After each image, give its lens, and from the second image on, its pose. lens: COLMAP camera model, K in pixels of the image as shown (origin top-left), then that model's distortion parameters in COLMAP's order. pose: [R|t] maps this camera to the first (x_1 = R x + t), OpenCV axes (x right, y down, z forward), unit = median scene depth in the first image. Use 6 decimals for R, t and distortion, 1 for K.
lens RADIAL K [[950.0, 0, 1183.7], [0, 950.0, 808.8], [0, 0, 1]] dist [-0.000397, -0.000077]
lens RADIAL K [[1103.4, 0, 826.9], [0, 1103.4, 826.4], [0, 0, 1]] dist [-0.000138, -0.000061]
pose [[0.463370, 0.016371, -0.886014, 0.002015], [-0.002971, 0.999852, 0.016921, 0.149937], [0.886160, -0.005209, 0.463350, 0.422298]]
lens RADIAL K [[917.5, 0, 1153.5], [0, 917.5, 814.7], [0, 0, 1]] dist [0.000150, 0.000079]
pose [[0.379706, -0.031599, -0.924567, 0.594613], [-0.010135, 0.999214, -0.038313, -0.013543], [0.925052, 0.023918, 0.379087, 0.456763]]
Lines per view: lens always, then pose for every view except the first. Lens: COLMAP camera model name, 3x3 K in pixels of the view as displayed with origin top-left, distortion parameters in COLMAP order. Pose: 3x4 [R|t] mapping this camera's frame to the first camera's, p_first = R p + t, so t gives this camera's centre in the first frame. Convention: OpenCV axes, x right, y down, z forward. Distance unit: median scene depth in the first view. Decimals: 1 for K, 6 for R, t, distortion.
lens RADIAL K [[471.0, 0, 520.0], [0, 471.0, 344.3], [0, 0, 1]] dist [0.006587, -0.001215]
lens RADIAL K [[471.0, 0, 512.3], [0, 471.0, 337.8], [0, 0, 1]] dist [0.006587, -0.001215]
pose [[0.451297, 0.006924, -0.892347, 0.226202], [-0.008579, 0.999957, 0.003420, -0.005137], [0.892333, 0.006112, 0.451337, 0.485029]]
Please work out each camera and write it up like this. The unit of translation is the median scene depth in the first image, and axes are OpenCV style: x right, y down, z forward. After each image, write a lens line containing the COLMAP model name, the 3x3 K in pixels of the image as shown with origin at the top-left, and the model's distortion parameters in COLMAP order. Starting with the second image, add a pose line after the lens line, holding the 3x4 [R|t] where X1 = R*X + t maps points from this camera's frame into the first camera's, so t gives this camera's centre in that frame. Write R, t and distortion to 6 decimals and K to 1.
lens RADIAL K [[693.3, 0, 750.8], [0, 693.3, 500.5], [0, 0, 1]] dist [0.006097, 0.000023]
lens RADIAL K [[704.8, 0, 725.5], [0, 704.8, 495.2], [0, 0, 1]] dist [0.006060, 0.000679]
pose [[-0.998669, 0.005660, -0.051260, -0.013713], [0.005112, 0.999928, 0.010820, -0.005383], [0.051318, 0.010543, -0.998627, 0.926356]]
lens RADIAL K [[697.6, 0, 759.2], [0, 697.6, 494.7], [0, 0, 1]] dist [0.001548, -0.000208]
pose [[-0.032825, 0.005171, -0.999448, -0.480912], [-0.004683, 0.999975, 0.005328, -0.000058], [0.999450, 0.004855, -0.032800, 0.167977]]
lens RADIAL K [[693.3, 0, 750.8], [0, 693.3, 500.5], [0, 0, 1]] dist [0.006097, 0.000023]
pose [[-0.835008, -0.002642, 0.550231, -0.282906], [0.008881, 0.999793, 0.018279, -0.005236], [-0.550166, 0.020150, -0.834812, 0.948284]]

——————————

Problem to solve -
Produce an exact copy of every entry above.

Exercise solution -
After each image, give its lens, and from the second image on, its pose. lens: COLMAP camera model, K in pixels of the image as shown (origin top-left), then that model's distortion parameters in COLMAP's order. pose: [R|t] maps this camera to the first (x_1 = R x + t), OpenCV axes (x right, y down, z forward), unit = median scene depth in the first image. Use 6 decimals for R, t and distortion, 1 for K.
lens RADIAL K [[950.0, 0, 1183.7], [0, 950.0, 808.8], [0, 0, 1]] dist [-0.000397, -0.000077]
lens RADIAL K [[1103.4, 0, 826.9], [0, 1103.4, 826.4], [0, 0, 1]] dist [-0.000138, -0.000061]
pose [[0.463370, 0.016371, -0.886014, 0.002015], [-0.002971, 0.999852, 0.016921, 0.149937], [0.886160, -0.005209, 0.463350, 0.422298]]
lens RADIAL K [[917.5, 0, 1153.5], [0, 917.5, 814.7], [0, 0, 1]] dist [0.000150, 0.000079]
pose [[0.379706, -0.031599, -0.924567, 0.594613], [-0.010135, 0.999214, -0.038313, -0.013543], [0.925052, 0.023918, 0.379087, 0.456763]]
Lines per view: lens always, then pose for every view except the first. Lens: COLMAP camera model name, 3x3 K in pixels of the view as displayed with origin top-left, distortion parameters in COLMAP order. Pose: 3x4 [R|t] mapping this camera's frame to the first camera's, p_first = R p + t, so t gives this camera's centre in the first frame. Convention: OpenCV axes, x right, y down, z forward. Distance unit: median scene depth in the first view. Decimals: 1 for K, 6 for R, t, distortion.
lens RADIAL K [[471.0, 0, 520.0], [0, 471.0, 344.3], [0, 0, 1]] dist [0.006587, -0.001215]
lens RADIAL K [[471.0, 0, 512.3], [0, 471.0, 337.8], [0, 0, 1]] dist [0.006587, -0.001215]
pose [[0.451297, 0.006924, -0.892347, 0.226202], [-0.008579, 0.999957, 0.003420, -0.005137], [0.892333, 0.006112, 0.451337, 0.485029]]
Please work out each camera and write it up like this. The unit of translation is the median scene depth in the first image, and axes are OpenCV style: x right, y down, z forward. After each image, write a lens line containing the COLMAP model name, the 3x3 K in pixels of the image as shown with origin at the top-left, and the model's distortion parameters in COLMAP order. Starting with the second image, add a pose line after the lens line, holding the 3x4 [R|t] where X1 = R*X + t maps points from this camera's frame into the first camera's, so t gives this camera's centre in that frame. Write R, t and distortion to 6 decimals and K to 1.
lens RADIAL K [[693.3, 0, 750.8], [0, 693.3, 500.5], [0, 0, 1]] dist [0.006097, 0.000023]
lens RADIAL K [[704.8, 0, 725.5], [0, 704.8, 495.2], [0, 0, 1]] dist [0.006060, 0.000679]
pose [[-0.998669, 0.005660, -0.051260, -0.013713], [0.005112, 0.999928, 0.010820, -0.005383], [0.051318, 0.010543, -0.998627, 0.926356]]
lens RADIAL K [[697.6, 0, 759.2], [0, 697.6, 494.7], [0, 0, 1]] dist [0.001548, -0.000208]
pose [[-0.032825, 0.005171, -0.999448, -0.480912], [-0.004683, 0.999975, 0.005328, -0.000058], [0.999450, 0.004855, -0.032800, 0.167977]]
lens RADIAL K [[693.3, 0, 750.8], [0, 693.3, 500.5], [0, 0, 1]] dist [0.006097, 0.000023]
pose [[-0.835008, -0.002642, 0.550231, -0.282906], [0.008881, 0.999793, 0.018279, -0.005236], [-0.550166, 0.020150, -0.834812, 0.948284]]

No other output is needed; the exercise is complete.